What are you going to do about it?

Get After It

Thoughts and observations from Perry Jefferies.

What are you going to do about it?

Suicide sucks but so what?  What are you going to do about it? 

That may sound harsh, and aligns with a sharp comment I made on social media about the use of the word “staggering” in a headline about the suicide rate in women veterans.  (I'm talking about you Task & Purpose) It caught my attention, as I’m sure it was meant to do, but the article, while making some solid mentions about the lack of connectedness contributing to this problem, stopped short of identifying the elephant in the room.  More women veterans are dying by suicide because a) there’s more of them now than at any time in our nation's history and b) they use guns more than their civilian counterparts. I won’t definitively say that’s the only problem, because there aren’t large enough numbers to show statistical significance. But a quick look at a plot will show that the lowest hanging fruit on the suicide prevention tree is the use of guns by all veterans, men and women alike. 

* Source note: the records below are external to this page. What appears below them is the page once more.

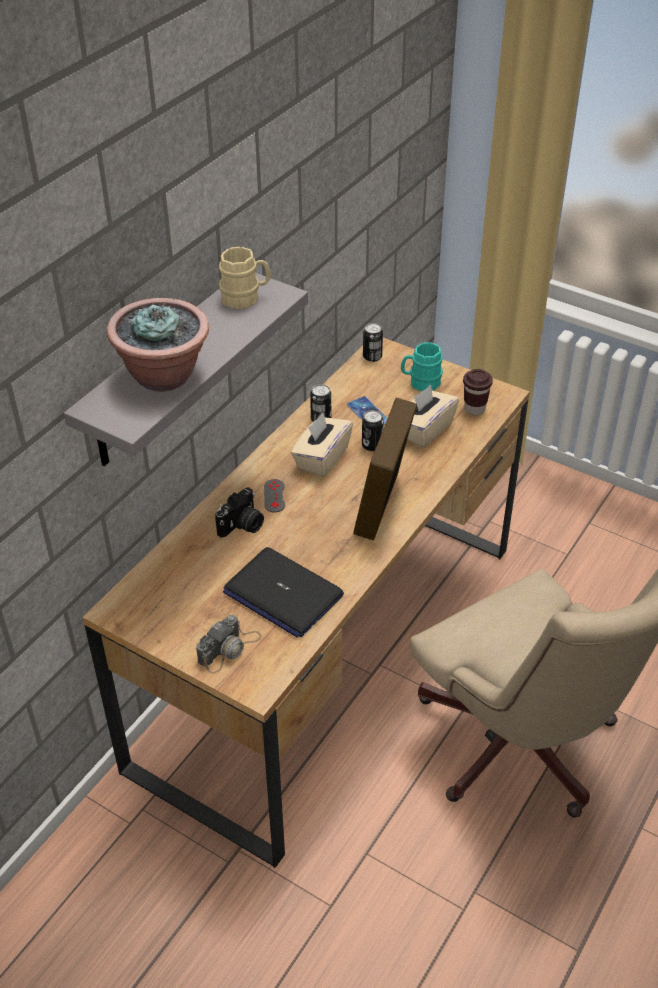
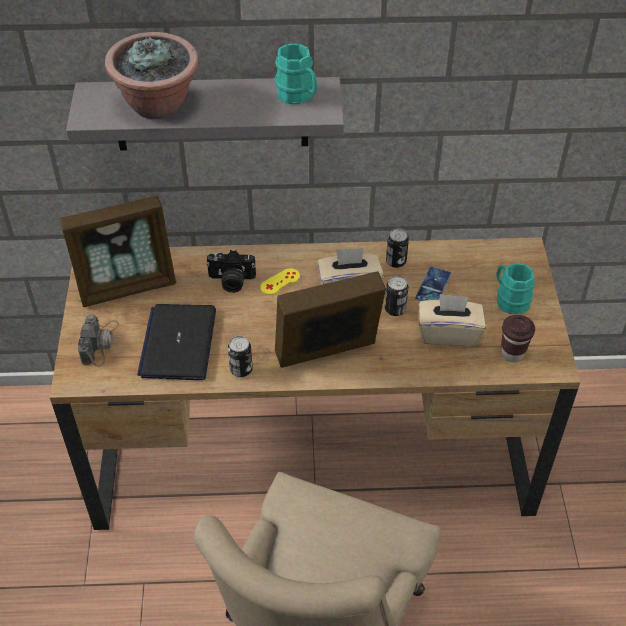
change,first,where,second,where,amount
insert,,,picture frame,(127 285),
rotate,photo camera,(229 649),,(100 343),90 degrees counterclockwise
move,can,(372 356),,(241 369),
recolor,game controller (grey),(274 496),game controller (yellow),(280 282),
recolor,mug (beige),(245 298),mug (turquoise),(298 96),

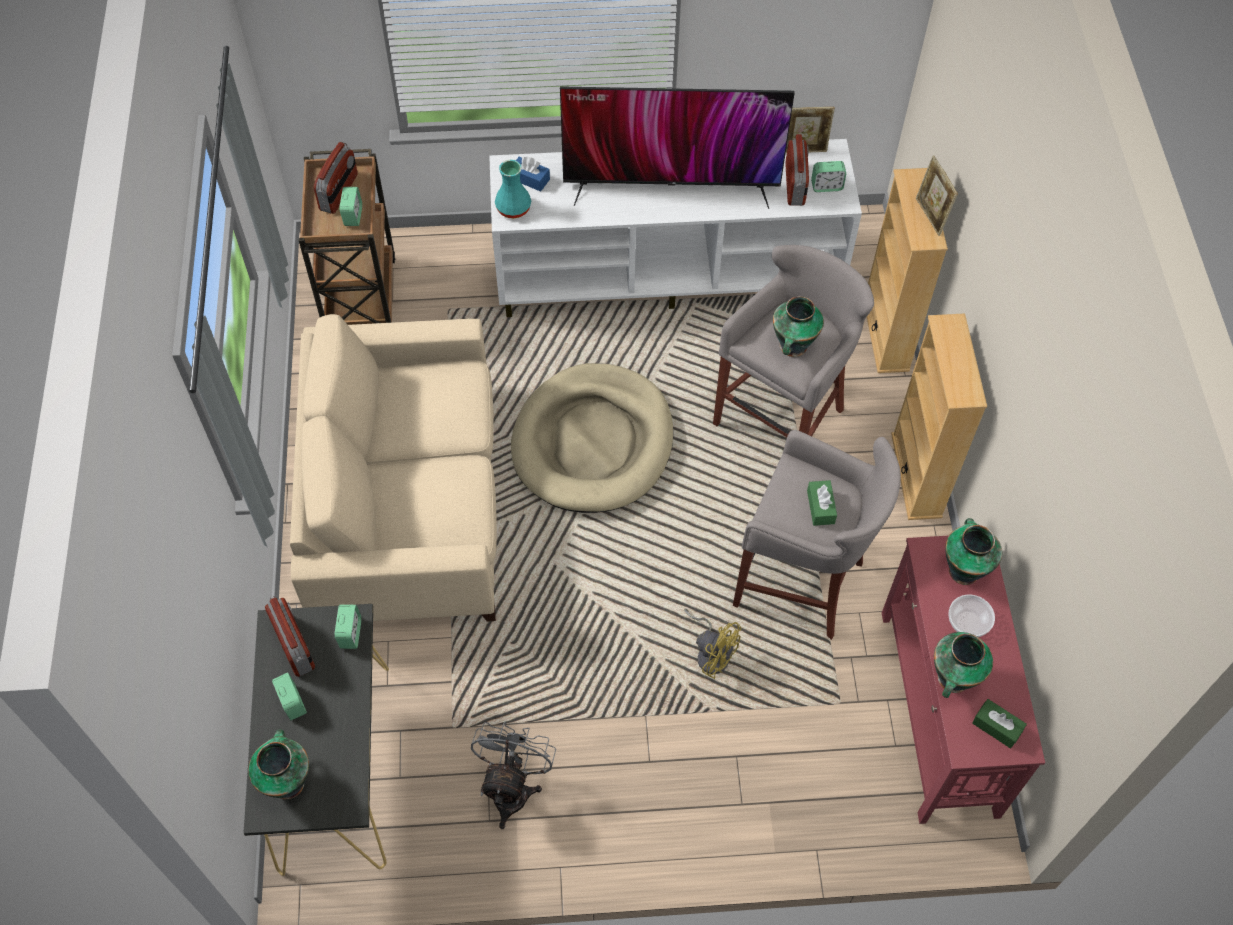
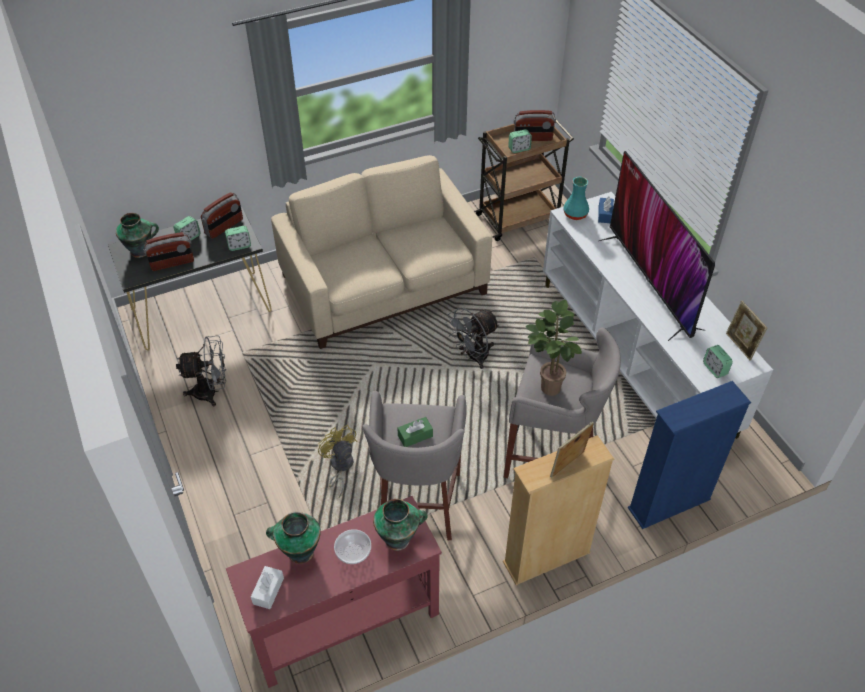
change,first,where,second,where,amount
move,radio,(795 185),,(172 263),
recolor,tissue box (green),(997 727),tissue box (white),(268 591),
rotate,fan (yellow),(711 653),,(340 467),135 degrees clockwise
replace,dog bed (beige),(593 442),fan (grey),(473 357),
replace,vase,(792 347),potted plant,(547 385),
move,picture frame,(930 216),,(568 466),
recolor,bookcase (beige),(886 333),bookcase (blue),(669 504),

You know what's "staggering"?  Our fear of speaking about guns when talking about suicide.  I don't know the fix.  I have guns, usually have a gun near me.  Don't intend to give it up.  But there are solutions.  We need ideas.  (and I don't think it's those cheap-ass gun locks the VA gives out.  Have you ever tried to properly store a gun with one of those things on it?)

In the civilian world, female suicide means held steady (slightly dropping) between 2001 and 2014 from 35.5% to 31.1% using firearms to die.  Meanwhile, on the veteran side of the equation, the rate rose from 36.4% to 40.5%, while men held steady at around 67% for the same time period.  Overall, in Texas, which has a lower veteran suicide rate than most states, 71.7% of the veteran suicides are with firearms.  A conversation about suicide without a discussion of firearms is like talking about “My Dinner with Andre” and not mentioning boredom. 

Suicide is a problem, costly and contagious.  It’s important we address it but also important to do that in the right way. See  www.reportingonsuicide.org for some proven guidelines on talking about suicide in the media. 

We’ve got a thousand, often misplaced “awareness campaigns” – too many without proposed solutions. One of the most thorough reviews of dozens of “awareness campaigns” concludes:

Physician education in depression recognition and treatment and restricting access to lethal methods reduce suicide rates. Other interventions need more evidence of efficacy.

As veterans, we remember complaining in the service.  It filled time.  But, when you complained to a leader you were expected to bring a suggestion.  Instead of just complaining about suicide, let’s make suggestions.  If you don’t want to talk about access to guns – and we have to figure that out, how about this? Attach the C-SSRS to your articles?  Anyone can ask these six questions, then take the next step.  Call 9-1-1.  It’s that simple.  Stay with your buddy.  Go to the emergency room.  Call 9-1-1.  Lots of other stuff will happen.  To a live person.  With options.   Or link to the “Means Matter” campaign. Do something.  Get after it.